OBJECTIVE: Aging is the highest risk factor for Parkinson disease (PD). Under physiological conditions, spermidine and spermine experimentally enhance longevity via autophagy induction. Accordingly, we evaluated the ability of each polyamine metabolite to act as an age-related, diagnostic, and severity-associated PD biomarker. METHODS: Comprehensive metabolome analysis of plasma was performed in Cohort A (controls, n = 45; PD, n = 145), followed by analysis of 7 polyamine metabolites in Cohort B (controls, n = 49; PD, n = 186; progressive supranuclear palsy, n = 19; Alzheimer disease, n = 23). Furthermore, 20 patients with PD who were successively examined within Cohort B were studied using diffusion tensor imaging (DTI).
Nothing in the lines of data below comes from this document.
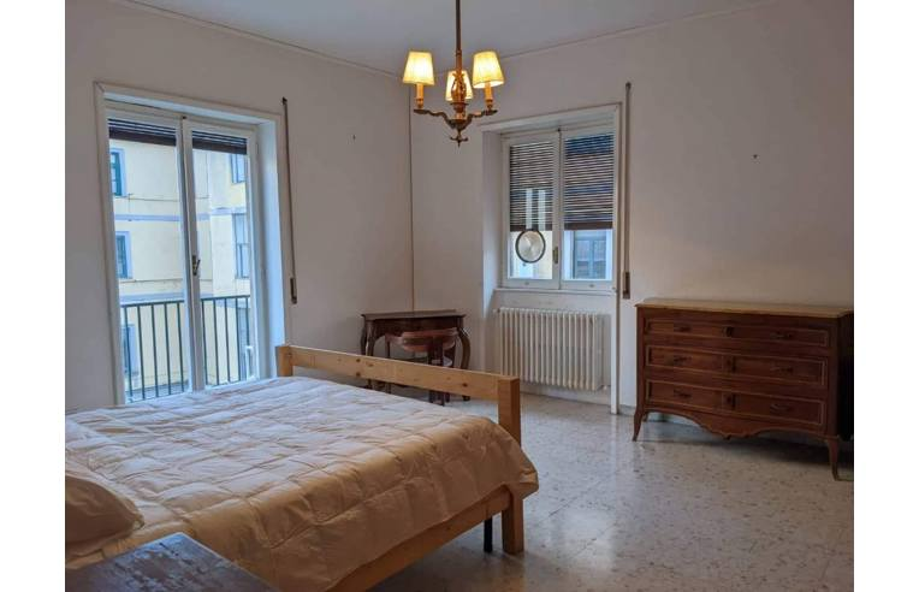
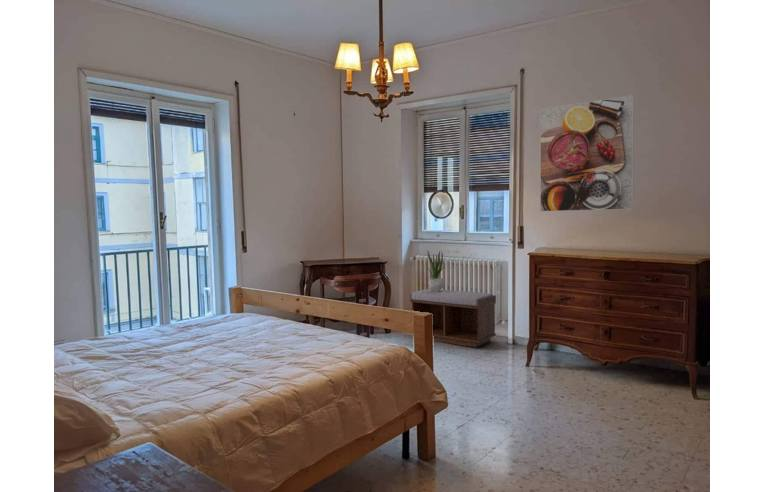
+ bench [409,288,497,348]
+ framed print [539,94,635,213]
+ potted plant [425,250,446,292]
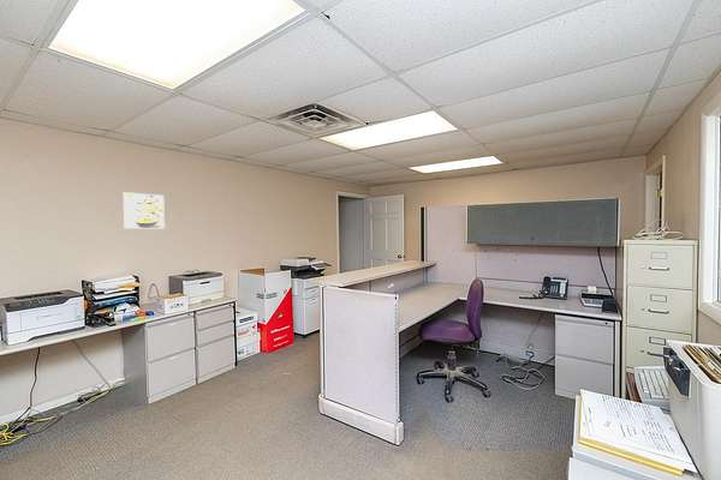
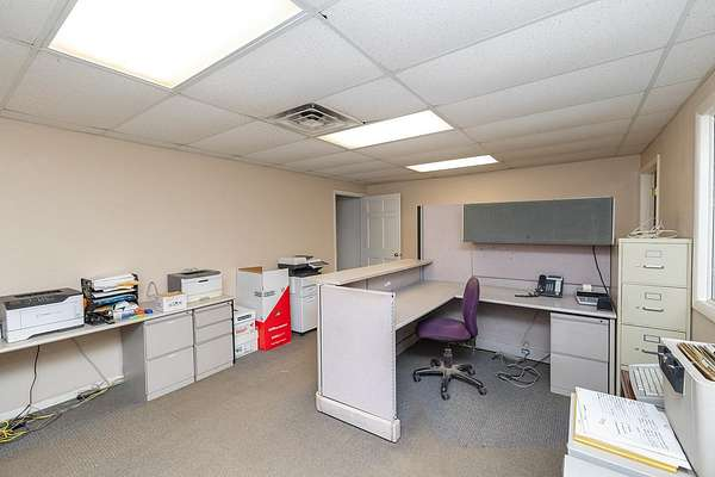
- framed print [121,191,166,230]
Association of each polyamine metabolite with disease severity was assessed according to Hoehn and Yahr stage (H&Y) and Unified Parkinson's Disease Rating Scale motor section (UPDRS-III). Additionally, the autophagy induction ability of each polyamine metabolite was examined in vitro in various cell lines. RESULTS: In Cohort A, N8-acetylspermidine and N-acetylputrescine levels were significantly and mildly elevated in PD, respectively. In Cohort B, spermine levels and spermine/spermidine ratio were significantly reduced in PD, concomitant with hyperacetylation. Furthermore, N1,N8-diacetylspermidine levels had the highest diagnostic value, and correlated with H&Y, UPDRS-III, and axonal degeneration quantified by DTI. The spermine/spermidine ratio in controls declined with age, but was consistently suppressed in PD. Among polyamine metabolites, spermine was the strongest autophagy inducer, especially in SH-SY5Y cells. No significant genetic variations in 5 genes encoding enzymes associated with spermine/spermidine metabolism were detected compared with controls. INTERPRETATION: Spermine synthesis and N1,N8-diacetylspermidine may respectively be useful diagnostic and severity-associated biomarkers for PD. ANN NEUROL 2019;86:251-263.